Awake is intelligent and complex (spoiler free)

I am fortunate enough to be an avid Hulu Plus subscriber. This means special previews of shows that haven’t aired yet. One such show is Awake, the much-anticipated Jason Isaacs drama premiering on NBC on March 1st. I had the opportunity to sit down and watch Awake and I must say that I am thoroughly intrigued.

The series is difficult to explain, but I will give it a go. Awake begins with a car accident in which Michael (Jason Issacs), Hannah (Laura Allen) and Rex Britten (Dylan Minnette) are involved in. We see the car crashing down, but are given no cause of the accident. Fast forward to a funeral, where Michael, father and husband is attending a funeral. Beside him, his wife. His son has apparently died.

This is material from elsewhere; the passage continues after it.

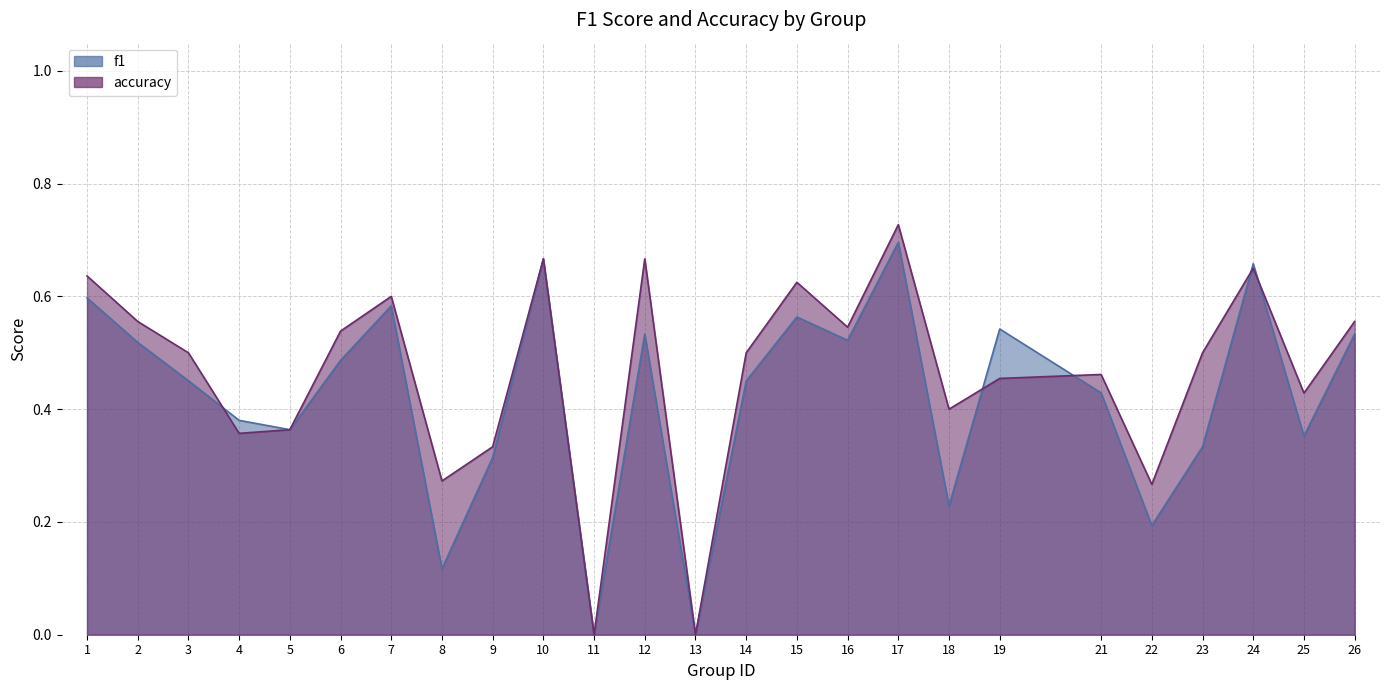

What is the difference between the maximum and minimum values in the accuracy series?

0.7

Except that when Michael goes to sleep that night, he wakes up the next morning to an altogether different reality. In this world, his son is the one who survived the accident and not his wife. And so Michael’s nights and mornings continue on.

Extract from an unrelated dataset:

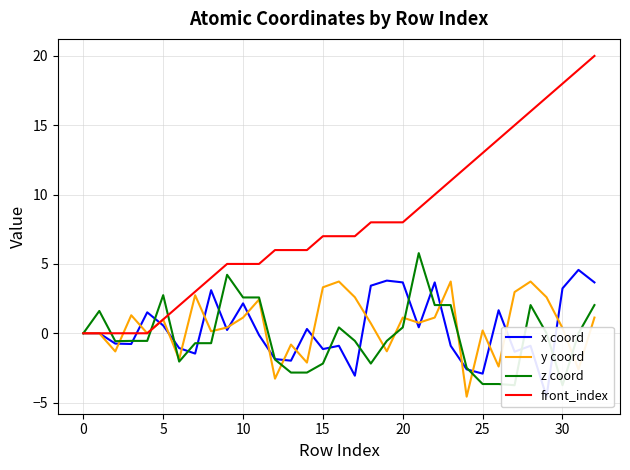

How many lines are shown in the chart?

4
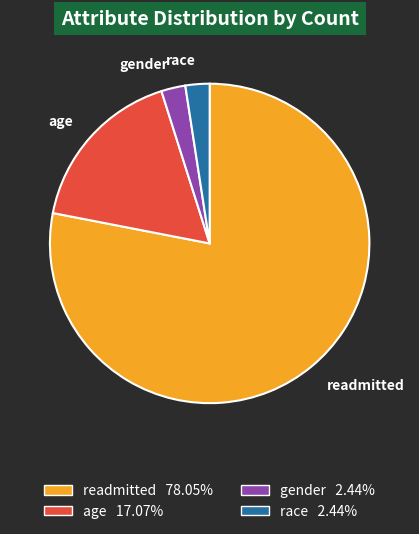

Which has a higher value, gender or readmitted?

readmitted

The beauty of this show is that like Life On Mars, you have no idea if Michael is asleep or dreaming in either scenario. Michael has easily accepted that this is the only way he can have both his wife and his son and wears colored rubber bands on his wrist to keep the two realities separate in his own mind.

There’s just one problem, as there always is with alternate universes: details from one universe bleed into the other. Michael is a detective and details from his case in one reality bleed into the next, helping him to solve both.  So on top of what may be an alternate universe plotline, there’s also a procedural cop show with an extremely unique twist.

See? I told you it was hard to explain. But alternate timelines usually are. Of course, we don’t know that these are alternate universes. Michael could be, in fact, dreaming one of them up.

If the pilot episode is any indication, this show is going to get a lot more confusing for Michael, as well as for us, the viewers. But I’m okay with that. In fact, I love a show that’s complicated and hard to explain. This is intelligent storytelling at its best.

Obviously, Jason Isaacs is brilliant and compelling to watch as Michael, a man who refuses to give up one reality for another and chooses to live in both. I am also especially happy to see Wilmer Valdarama back on t.v., as a police officer who is Michael’s partner in one of the realities.

I’m calling this one a must-see. It’s wonderfully dramatic and yet bizarre enough that most sci-fi genre fans, I believe, are going to love it. I definitely can see endless possibilities with such a convoluted storyline. What if this is science fiction and Michael  can figure out a way to bring the two universes together? Will it cause problems, maybe something similar to what we’re seeing in Fringe? Or are his dreams in fact a part of reality? There’s so much the writers can do with this, it will be easy to sustain the concept as a series.